The network layer does two key things. First, it divides segments into network packets and puts them back together when received. Second, it figures out the best route for packets to travel across a physical network. It relies on network addresses, usually IP addresses, to guide packets to their destination.
4. Transport Layer
The transport layer handles delivering data packets and checking for errors. It controls the size, sequence, and transfer of data between systems and hosts. A common example of the transport layer is TCP (Transmission Control Protocol).
The transport layer divides data from the session layer into “segments” during transmission and puts them back together on the receiving end. It manages flow control by adjusting data transmission speed to match the receiving device’s capability and checks for errors, requesting retransmission if needed.
5. Session Layer
The session layer oversees conversations between computers. It sets up, manages, and ends sessions or connections between machines. Services of the session layer also involve authentication and reconnections.
The session layer sets up communication channels, called sessions, between devices. It handles opening, maintaining, and closing these sessions during data transfer. Additionally, it can establish checkpoints so that if communication is interrupted, devices can resume from the last checkpoint.
6. Presentation Layer
The presentation layer formats or translates data for the application layer according to the syntax or semantics that the application uses. It’s sometimes referred to as the syntax layer. Additionally, this layer can manage encryption and decryption needed by the application layer.
The presentation layer readies data for the application layer. It specifies how devices should encode, encrypt, and compress data to ensure it’s received accurately on the other side. This layer takes data from the application layer and prepares it for transmission over the session layer.
7. Application Layer
At this layer, both end users and applications directly interact with software applications.

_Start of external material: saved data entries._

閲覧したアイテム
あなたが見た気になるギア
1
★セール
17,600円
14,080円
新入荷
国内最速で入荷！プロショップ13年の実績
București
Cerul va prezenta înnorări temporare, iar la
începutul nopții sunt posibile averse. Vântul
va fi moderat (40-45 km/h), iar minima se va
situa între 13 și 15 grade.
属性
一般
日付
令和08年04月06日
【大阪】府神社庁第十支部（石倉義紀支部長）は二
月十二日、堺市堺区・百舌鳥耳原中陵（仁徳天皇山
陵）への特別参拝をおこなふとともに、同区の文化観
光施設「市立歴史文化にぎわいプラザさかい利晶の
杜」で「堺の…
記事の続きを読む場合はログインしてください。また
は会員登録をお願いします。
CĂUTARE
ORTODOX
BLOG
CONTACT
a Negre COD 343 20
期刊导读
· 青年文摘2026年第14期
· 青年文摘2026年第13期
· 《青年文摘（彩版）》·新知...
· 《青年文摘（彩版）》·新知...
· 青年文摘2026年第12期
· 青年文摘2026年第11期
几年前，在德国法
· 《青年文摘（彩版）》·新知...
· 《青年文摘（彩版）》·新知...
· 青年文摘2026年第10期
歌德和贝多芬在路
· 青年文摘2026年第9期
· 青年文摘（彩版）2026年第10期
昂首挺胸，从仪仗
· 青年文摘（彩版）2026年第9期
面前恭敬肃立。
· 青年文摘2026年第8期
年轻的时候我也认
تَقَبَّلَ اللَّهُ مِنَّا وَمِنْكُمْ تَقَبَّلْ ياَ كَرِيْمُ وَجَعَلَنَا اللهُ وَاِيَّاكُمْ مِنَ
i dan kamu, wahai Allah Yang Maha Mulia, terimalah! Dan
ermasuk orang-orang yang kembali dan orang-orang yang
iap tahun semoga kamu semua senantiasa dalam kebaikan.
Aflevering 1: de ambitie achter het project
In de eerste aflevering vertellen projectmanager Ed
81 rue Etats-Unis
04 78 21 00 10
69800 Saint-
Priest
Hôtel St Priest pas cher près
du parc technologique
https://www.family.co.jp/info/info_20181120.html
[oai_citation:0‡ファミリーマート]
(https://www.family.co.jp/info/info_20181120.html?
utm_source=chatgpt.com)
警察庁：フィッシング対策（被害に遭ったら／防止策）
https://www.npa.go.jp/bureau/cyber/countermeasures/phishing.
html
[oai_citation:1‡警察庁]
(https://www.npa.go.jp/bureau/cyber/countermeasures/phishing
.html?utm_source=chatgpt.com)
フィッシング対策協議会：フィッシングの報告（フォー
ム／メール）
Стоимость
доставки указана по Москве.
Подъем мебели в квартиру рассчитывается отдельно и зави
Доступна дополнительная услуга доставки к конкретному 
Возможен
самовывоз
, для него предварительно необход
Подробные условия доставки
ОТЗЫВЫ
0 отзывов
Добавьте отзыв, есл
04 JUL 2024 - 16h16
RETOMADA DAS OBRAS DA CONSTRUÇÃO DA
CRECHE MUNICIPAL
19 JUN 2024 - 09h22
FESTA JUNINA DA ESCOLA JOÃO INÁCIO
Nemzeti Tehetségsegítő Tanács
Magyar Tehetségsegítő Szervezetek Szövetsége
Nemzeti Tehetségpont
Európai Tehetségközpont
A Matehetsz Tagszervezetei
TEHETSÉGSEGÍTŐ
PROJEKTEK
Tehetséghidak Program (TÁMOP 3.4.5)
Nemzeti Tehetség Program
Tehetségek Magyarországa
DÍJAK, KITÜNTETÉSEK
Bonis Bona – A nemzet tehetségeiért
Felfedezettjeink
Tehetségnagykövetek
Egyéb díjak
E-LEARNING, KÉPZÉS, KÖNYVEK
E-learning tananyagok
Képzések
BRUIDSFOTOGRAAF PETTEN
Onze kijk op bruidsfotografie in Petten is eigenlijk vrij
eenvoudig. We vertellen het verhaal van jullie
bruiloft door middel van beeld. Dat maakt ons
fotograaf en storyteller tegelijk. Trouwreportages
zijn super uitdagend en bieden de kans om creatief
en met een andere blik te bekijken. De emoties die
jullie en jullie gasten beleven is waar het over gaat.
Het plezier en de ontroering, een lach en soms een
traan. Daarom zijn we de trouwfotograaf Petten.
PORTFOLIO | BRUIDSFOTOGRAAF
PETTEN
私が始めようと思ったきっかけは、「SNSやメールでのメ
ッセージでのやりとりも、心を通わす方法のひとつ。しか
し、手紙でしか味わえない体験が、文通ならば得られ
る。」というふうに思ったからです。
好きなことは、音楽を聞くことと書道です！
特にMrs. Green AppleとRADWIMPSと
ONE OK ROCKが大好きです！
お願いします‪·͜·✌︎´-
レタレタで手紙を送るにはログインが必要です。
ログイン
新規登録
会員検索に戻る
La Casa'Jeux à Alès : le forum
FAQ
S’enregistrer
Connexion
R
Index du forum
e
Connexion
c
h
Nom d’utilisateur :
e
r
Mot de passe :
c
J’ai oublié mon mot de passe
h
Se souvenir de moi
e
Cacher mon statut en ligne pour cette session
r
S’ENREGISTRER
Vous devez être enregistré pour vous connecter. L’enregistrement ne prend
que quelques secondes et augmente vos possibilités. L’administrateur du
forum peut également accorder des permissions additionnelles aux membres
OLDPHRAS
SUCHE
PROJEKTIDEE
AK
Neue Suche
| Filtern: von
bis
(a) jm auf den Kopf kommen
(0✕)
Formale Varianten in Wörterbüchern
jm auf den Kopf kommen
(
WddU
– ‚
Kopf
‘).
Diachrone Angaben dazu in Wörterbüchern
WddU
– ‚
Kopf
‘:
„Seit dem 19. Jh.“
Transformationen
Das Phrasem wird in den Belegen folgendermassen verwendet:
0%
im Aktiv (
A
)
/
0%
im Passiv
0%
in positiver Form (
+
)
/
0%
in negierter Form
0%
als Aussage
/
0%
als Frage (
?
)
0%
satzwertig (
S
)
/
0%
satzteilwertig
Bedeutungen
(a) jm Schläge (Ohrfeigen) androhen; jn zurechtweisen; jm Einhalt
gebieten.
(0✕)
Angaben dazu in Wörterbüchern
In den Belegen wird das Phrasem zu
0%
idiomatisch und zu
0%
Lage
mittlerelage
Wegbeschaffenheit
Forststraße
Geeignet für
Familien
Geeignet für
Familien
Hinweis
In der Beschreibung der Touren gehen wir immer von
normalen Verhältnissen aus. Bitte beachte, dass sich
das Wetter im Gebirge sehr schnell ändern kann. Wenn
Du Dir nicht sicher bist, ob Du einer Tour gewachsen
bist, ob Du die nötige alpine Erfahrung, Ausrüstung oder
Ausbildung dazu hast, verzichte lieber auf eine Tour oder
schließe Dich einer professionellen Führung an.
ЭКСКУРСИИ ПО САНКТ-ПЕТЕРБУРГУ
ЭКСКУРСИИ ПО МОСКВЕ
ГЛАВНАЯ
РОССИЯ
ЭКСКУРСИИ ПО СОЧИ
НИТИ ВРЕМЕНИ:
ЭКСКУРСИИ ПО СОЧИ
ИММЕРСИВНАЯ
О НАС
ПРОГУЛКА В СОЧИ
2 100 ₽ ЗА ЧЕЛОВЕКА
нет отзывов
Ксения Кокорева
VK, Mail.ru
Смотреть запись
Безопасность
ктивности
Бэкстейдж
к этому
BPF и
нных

It provides network services to end-user applications like web browsers or Office 365. The application layer manages communication partners, resource availability, and synchronization of communication.
The application layer is utilized by end-user software like web browsers and email clients. It furnishes protocols that enable software to transmit and receive information and present meaningful data to users. Examples of application layer protocols include HTTP, FTP, POP, SMTP, and DNS.
Advantages of OSI Model
The OSI model benefits users and network operators by:
- Assisting in determining the necessary hardware and software for network construction.
- Facilitating understanding and communication of the process involved in components communicating over a network.
- Aiding in troubleshooting by pinpointing the problematic network layer, enabling focused resolution efforts.
For network device manufacturers and software vendors, the OSI model helps by:
- Enabling the creation of devices and software capable of interoperating with products from any vendor, fostering open interoperability.
- Defining the network components their products should interface with.
- Communicating to users the specific network layers their product operates within, such as solely at the application layer or across the entire stack.
OSI vs. TCP/IP Model
TCP/IP, created by the US Department of Defense, predates the OSI model and is simpler, combining multiple OSI layers into fewer:
- Layers 5, 6, and 7 of OSI are merged into one Application Layer in TCP/IP.
- Layers 1 and 2 of OSI are merged into one Network Access Layer in TCP/IP, but TCP/IP doesn’t handle sequencing and acknowledgment, leaving it to the transport layer.
Other key differences include:
- TCP/IP is a functional model designed to solve specific communication issues, while OSI is a generic, protocol-independent model.
- Most applications in TCP/IP use all layers, while in OSI, simple applications may not use all seven layers. Only layers 1, 2, and 3 are essential for any data communication in OSI.